Please make an exact transcription of the records, keeping the pictures out of it.

☆ ☆ ☆ ☆ ☆ ☆ ☆

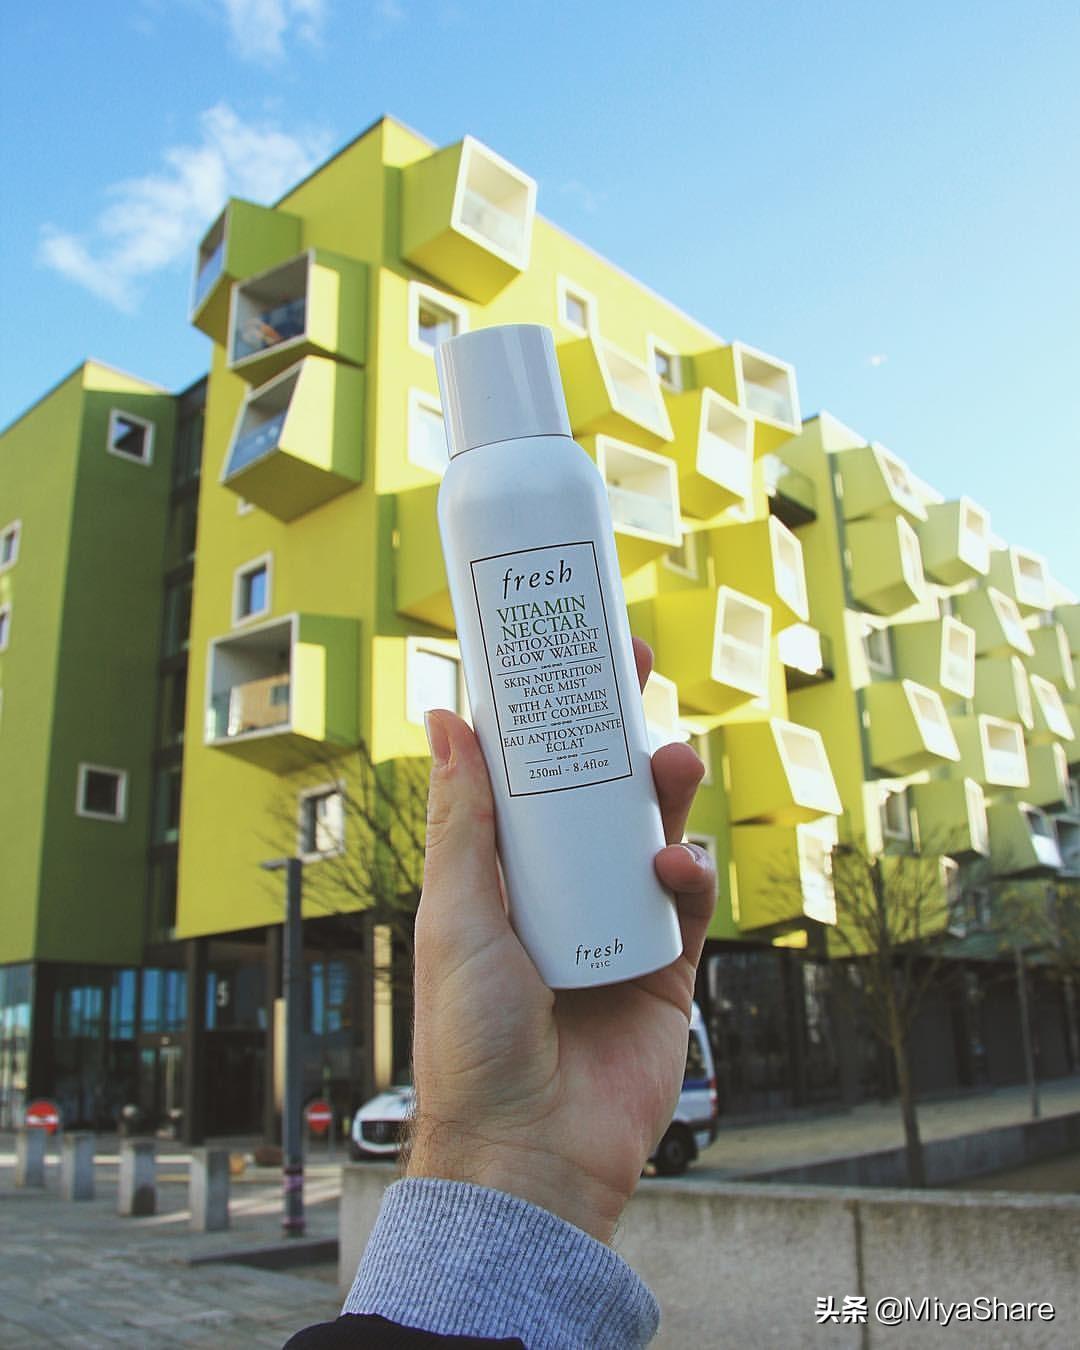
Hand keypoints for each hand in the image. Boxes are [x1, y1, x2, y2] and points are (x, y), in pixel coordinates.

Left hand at [407, 638, 715, 1242]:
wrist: (530, 1148)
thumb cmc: (473, 1035)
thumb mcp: (458, 912)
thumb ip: (463, 817)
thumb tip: (448, 717)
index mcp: (500, 873)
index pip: (526, 775)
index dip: (544, 714)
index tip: (560, 652)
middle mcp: (558, 889)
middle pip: (595, 791)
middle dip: (615, 730)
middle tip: (634, 670)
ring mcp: (613, 923)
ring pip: (649, 832)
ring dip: (664, 788)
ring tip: (670, 760)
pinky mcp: (664, 964)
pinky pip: (687, 900)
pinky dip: (689, 873)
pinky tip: (676, 867)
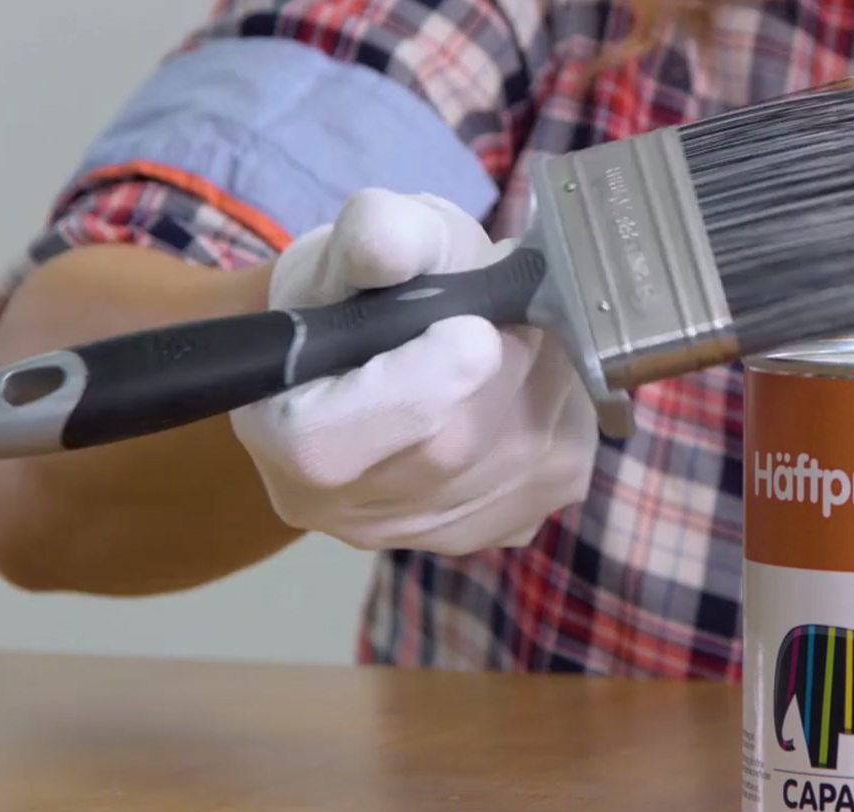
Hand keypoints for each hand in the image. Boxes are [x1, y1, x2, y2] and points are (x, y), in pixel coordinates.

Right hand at [229, 188, 598, 554]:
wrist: (383, 348)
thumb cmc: (360, 291)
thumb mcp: (358, 242)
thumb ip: (373, 236)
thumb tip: (387, 246)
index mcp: (288, 440)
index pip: (333, 442)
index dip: (417, 384)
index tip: (475, 329)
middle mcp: (353, 510)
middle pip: (456, 447)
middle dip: (507, 360)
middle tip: (509, 308)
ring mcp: (431, 533)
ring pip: (526, 455)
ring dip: (547, 379)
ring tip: (517, 337)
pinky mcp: (504, 530)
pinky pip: (563, 466)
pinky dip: (566, 411)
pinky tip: (532, 383)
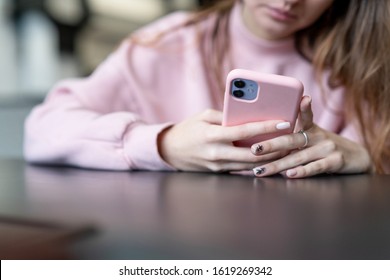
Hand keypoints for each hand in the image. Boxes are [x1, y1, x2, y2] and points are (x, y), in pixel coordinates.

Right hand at [158, 109, 291, 171]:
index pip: (244, 131)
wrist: (169, 151)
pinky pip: (242, 169)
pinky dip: (257, 163)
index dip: (266, 127)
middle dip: (276, 148)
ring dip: (270, 159)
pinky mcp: (219, 172)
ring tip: (287, 149)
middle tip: (293, 140)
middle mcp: (217, 153)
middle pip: (253, 154)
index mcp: (212, 136)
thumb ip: (224, 116)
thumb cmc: (187, 130)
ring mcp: (218, 165)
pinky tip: (270, 157)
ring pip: (251, 165)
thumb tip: (246, 115)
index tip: (284, 121)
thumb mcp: (203, 116)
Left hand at [252, 96, 372, 177]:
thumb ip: (293, 136)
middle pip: (291, 140)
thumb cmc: (325, 147)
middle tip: (254, 149)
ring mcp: (327, 149)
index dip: (303, 108)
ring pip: (298, 157)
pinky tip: (289, 174)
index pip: (304, 116)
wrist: (356, 158)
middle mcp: (318, 136)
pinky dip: (302, 171)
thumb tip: (261, 140)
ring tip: (261, 170)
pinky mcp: (335, 162)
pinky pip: (315, 167)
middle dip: (270, 145)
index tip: (301, 100)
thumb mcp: (313, 136)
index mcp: (310, 128)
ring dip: (277, 165)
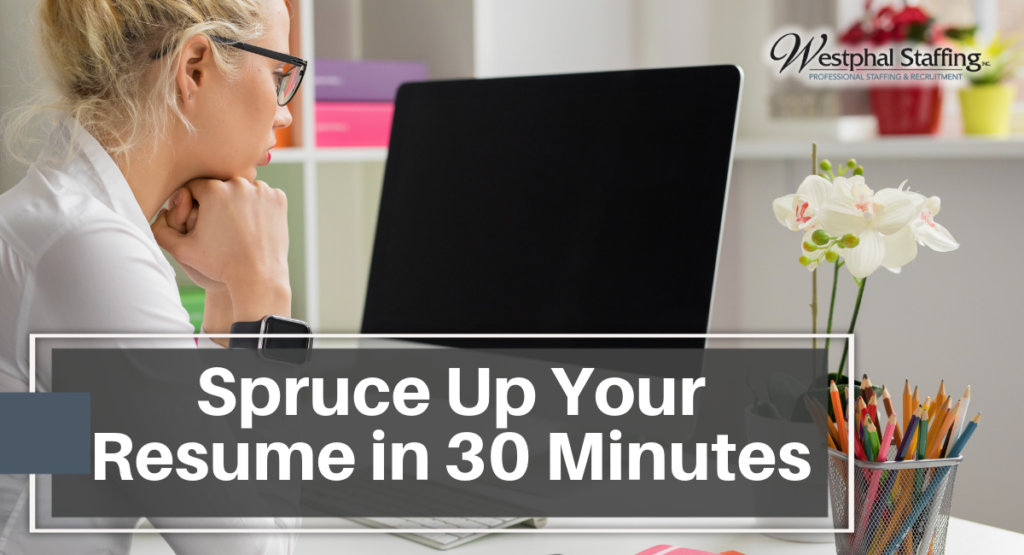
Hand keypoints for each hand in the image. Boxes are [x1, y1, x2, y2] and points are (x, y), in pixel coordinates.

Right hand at [153, 177, 290, 321]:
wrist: (258, 277)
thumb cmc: (218, 265)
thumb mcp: (182, 250)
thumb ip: (160, 230)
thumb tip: (156, 213)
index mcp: (213, 190)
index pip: (196, 187)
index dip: (194, 204)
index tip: (201, 222)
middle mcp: (239, 183)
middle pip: (221, 186)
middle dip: (217, 203)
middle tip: (220, 227)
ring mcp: (262, 190)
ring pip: (243, 190)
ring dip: (238, 203)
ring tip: (236, 227)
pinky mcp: (279, 198)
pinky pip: (262, 196)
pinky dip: (258, 207)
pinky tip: (252, 226)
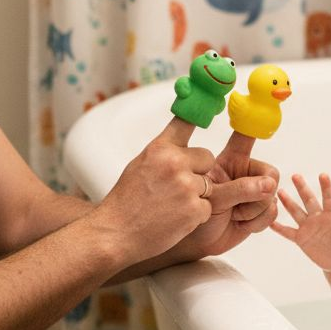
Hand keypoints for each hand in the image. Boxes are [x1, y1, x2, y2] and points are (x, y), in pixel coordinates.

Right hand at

☆ ☆ ☆ ☆ ☆ ☆ ☆

Result for this task:
Hand keypoints for each hand in the image. Boxes are [x1, y1, x2, y2] and points are (x, y), in pixel coordinates.

Left hand at [407, 638, 715, 1242]:
wrist: (530, 1148)
thumb cmc: (473, 1035)
thumb mcp: (458, 912)
thumb ip: (463, 817)
thumb tip: (448, 717)
index mcp: (500, 873)
index pip: (526, 775)
index dip: (544, 714)
index tip: (560, 652)
middle mcp: (558, 889)
middle pip: (595, 791)
middle dip: (615, 730)
middle tip: (634, 670)
ring mcp: (613, 923)
ring pip: (649, 832)
ring dip: (664, 788)
ring tip: (670, 760)
pinky mcp: (664, 964)
pinky pip: (687, 900)
pinky dip: (689, 873)
pinky tip: (676, 867)
Hand keypoints for each hand in the image. Boxes are [x1, y1, x2, y2] and points are (x, y), in pixel coordinates.

Right hand at [229, 188, 598, 554]:
wrist: (383, 348)
thumb cmc: (360, 291)
thumb mcp: (358, 242)
thumb ip: (373, 236)
thumb tip: (387, 246)
index mcp: (288, 440)
index pip: (333, 442)
index dip: (417, 384)
index tip: (475, 329)
middle mcp: (353, 510)
middle pip: (456, 447)
middle dip: (507, 360)
middle tip: (509, 308)
ring mcp: (431, 533)
ring pip: (526, 455)
ring dip: (547, 379)
ring tip: (517, 337)
pinky mcp: (504, 530)
pinky pip: (563, 466)
pinky dip: (566, 411)
pinky tip: (532, 383)
Hand keypoints for each hand in the image. Boxes are [x1, y1, x2, y2] and points are (x, y), in pixel coordinates.

Right hand at [158, 109, 291, 171]:
index pip: (244, 131)
wrist: (169, 151)
pinky pip: (242, 169)
pinky dip: (257, 163)
index dip: (266, 127)
middle dip: (276, 148)
ring dip: (270, 159)
pinky mcp: (219, 172)
ring tip: (287, 149)
middle tip: (293, 140)
middle mcp: (217, 153)
middle pip: (253, 154)
index mcp: (212, 136)
thumb ip: (224, 116)
thumb cmc: (187, 130)
ring mcp: (218, 165)
pinky tip: (270, 157)
ring pip: (251, 165)
thumb tip: (246, 115)
index tip: (284, 121)
thumb mcp: (203, 116)
Left hand at [252, 96, 372, 177]:
thumb ip: (293, 136)
middle pip: (291, 140)
thumb cmc: (325, 147)
middle tip: (254, 149)
ring mcp: (327, 149)
index dip: (303, 108)
ring pip: (298, 157)
pinky tip: (289, 174)
index pip: (304, 116)
wrist: (356, 158)
middle mcp: (318, 136)
pinky dip: (302, 171)
thumb tip: (261, 140)
ring tip: (261, 170)
pinky mcp: (335, 162)
pinky pip: (315, 167)
middle dip: (270, 145)
index tip: (301, 100)
thumb mcp: (313, 136)
index mcp: (310, 128)
ring dip: (277, 165)
Hand keypoints for each hand in the image. Boxes are [x1, y1, x2, y2] and points are (x, y), in pixel coordinates.

Right hand at [153, 177, 290, 321]:
wrist: (258, 277)
thumb cmc: (218, 265)
thumb mcp: (182, 250)
thumb ip: (160, 230)
thumb tip: (156, 213)
index mcp: (213, 190)
index pip: (196, 187)
index dip: (194, 204)
index tip: (201, 222)
middle mcp: (239, 183)
middle pip: (221, 186)
middle dip: (217, 203)
middle tip: (220, 227)
ring mcp: (262, 190)
ring pip: (243, 190)
ring dip: (238, 203)
ring tip: (236, 227)
pinky mcp: (279, 198)
pinky pip: (262, 196)
pinky dip: (258, 207)
pinky tip: (252, 226)
Hand keypoints for each hand in the image. Boxes are [x1, y1, x2, y2] and points are (x, y), in pixel coordinates.

Right hand at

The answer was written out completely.